Bloomberg has released details of a week-long negotiation between the University of California and the NetWalker ransomware.
The university’s medical school was working on a vaccine against Covid-19 this June when hackers shut down seven of their servers. Contrary to the advice of the FBI, the university took matters into its own hands and negotiated privately.
Using flattery, appealing for the hackers’ compassion and ethics, the university negotiator was able to cut the ransom amount from $ 6 million to just over $ 1 million in Bitcoin (BTC) and successfully restore the systems.
The negotiator immediately ensured that the infiltrating “operator” was on their side and demanded respect on both sides: “I am ready to work with you, but there has to be mutual respect. Don’t you agree?” Before waiting for an answer, they also appealed to the attacker’s pride:
“I read about you on the internet and I know that you are a very popular and professional ransomware group of hackers. I know that if we agree on the price, you will respect your word, right?”
This seems to work with the operator’s answer: “We focus 100% on respect and will never respect a customer who speaks to us with respect.”
The negotiation grew to the level of dedication on either side when the negotiator cried badly and discovered that all of the money had been used on the search and there was nothing left of it.

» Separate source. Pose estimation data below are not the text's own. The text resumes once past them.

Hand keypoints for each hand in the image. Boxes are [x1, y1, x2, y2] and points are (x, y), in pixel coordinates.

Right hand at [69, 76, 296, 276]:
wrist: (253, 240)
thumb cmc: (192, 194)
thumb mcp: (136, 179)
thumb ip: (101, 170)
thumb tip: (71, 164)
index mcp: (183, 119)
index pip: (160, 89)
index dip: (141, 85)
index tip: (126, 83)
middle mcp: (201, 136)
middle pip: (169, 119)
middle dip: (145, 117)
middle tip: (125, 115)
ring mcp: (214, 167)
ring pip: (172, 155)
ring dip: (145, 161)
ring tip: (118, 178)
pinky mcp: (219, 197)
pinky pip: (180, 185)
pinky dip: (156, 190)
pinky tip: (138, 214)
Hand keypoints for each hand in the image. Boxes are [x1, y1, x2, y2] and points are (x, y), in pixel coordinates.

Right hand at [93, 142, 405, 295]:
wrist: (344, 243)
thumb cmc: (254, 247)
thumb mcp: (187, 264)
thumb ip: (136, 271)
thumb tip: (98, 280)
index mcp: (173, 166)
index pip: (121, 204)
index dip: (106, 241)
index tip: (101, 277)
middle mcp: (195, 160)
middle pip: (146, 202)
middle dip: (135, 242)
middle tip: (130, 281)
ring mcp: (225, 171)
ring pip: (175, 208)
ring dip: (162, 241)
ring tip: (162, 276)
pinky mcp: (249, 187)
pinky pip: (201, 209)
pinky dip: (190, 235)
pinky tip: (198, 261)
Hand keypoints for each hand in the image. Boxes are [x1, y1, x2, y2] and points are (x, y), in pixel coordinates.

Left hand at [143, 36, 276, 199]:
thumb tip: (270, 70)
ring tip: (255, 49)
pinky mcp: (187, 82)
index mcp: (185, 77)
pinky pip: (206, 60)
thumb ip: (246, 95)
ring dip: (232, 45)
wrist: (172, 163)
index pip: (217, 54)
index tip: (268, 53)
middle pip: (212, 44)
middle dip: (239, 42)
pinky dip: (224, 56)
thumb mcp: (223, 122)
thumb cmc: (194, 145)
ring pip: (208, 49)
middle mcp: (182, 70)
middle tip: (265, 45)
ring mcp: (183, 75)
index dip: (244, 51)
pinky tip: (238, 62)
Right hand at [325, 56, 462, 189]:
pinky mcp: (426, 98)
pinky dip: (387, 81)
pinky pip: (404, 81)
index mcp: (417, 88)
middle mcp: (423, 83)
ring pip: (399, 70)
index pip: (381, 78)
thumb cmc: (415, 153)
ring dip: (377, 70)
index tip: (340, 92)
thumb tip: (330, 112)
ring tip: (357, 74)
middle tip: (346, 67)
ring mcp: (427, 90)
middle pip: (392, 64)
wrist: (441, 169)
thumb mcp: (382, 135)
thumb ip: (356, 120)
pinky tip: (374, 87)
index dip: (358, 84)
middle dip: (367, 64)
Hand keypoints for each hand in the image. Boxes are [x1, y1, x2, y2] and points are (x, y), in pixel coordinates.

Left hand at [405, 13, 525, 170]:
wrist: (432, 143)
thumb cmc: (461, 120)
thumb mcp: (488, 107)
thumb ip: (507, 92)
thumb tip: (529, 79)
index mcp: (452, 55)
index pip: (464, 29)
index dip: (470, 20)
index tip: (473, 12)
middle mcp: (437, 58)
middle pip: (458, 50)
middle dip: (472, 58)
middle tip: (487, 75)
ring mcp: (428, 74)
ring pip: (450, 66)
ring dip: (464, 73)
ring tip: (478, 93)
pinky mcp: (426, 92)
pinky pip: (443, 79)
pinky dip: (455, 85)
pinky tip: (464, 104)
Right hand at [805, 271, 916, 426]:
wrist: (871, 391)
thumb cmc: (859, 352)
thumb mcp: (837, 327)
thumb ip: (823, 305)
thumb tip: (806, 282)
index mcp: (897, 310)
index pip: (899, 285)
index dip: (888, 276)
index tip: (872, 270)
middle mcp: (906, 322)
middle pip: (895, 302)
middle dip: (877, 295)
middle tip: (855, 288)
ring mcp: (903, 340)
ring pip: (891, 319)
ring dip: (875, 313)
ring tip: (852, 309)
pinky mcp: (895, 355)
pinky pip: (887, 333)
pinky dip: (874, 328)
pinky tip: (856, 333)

The operator’s response, called an obvious deception, that a school with annual sales exceeding $ 7 billion shouldn’t have a problem paying a few million:
“You have to understand that as a large university you can […] collect this money within two hours. You have to take us seriously.”
The university premiered at $ 780,000, and the operator ridiculed it too. “He saved $ 780,000 to buy McDonald’s for all of the employees. A very small amount for us,” he added, “I’m sorry.”
More time – for both sides
As is customary in cases of ransom demands, the negotiator then requested another two days for the “university committee that makes all decisions” to meet again. The operator has agreed on the condition that the ransom will double from USD 3 million to USD 6 million.
Moti Crystal, a Tel Aviv ransomware negotiator, told Bloomberg the extension could also be beneficial for attackers and gave them time to determine the value of their stolen data.
The Netwalker Group is a large criminal company and it rents its software on a franchise basis. The group announced a job posting in March of this year and added new subsidiaries to its network.
At this point, either out of desperation or as a psychological strategy, the negotiator began to appeal for the operator’s sympathy. They said, “I haven’t slept in two days trying to figure it out for you,” and they said, “It’s considered a failure by everyone here, and it’s all my fault that this happens.”
“The longer this takes, the more I hate myself […] I’m just asking you to be the only person in my life who treats me kindly. You are the only one in the world now who knows exactly what I am go through. ”
The operator apparently replied, “My friend, your team needs to understand that this is not your fault. Every device on the internet is vulnerable.”
Four days after the attack, the negotiator finally returned with an offer of over $ 1 million, saying he was breaking his internal rules to accept an additional donation of $ 120,000 as negotiations were over. They even added a time constraint:
“We can’t usually accept these donations, but we’re ready to get them working only if you agree to get it off quickly.”
The university organized the purchase of 116 Bitcoin ($ 1.14 million) for 36 hours and sent the money to the attackers. It took the hackers another two days to confirm the deletion of all sensitive data and regain access to the university.
After more than eight days without access, the university has successfully accessed all servers. However, the servers remained offline while they investigated the incident with the FBI and other cybersecurity advisors. In its last update on June 26, the university stated that the investigation is still ongoing.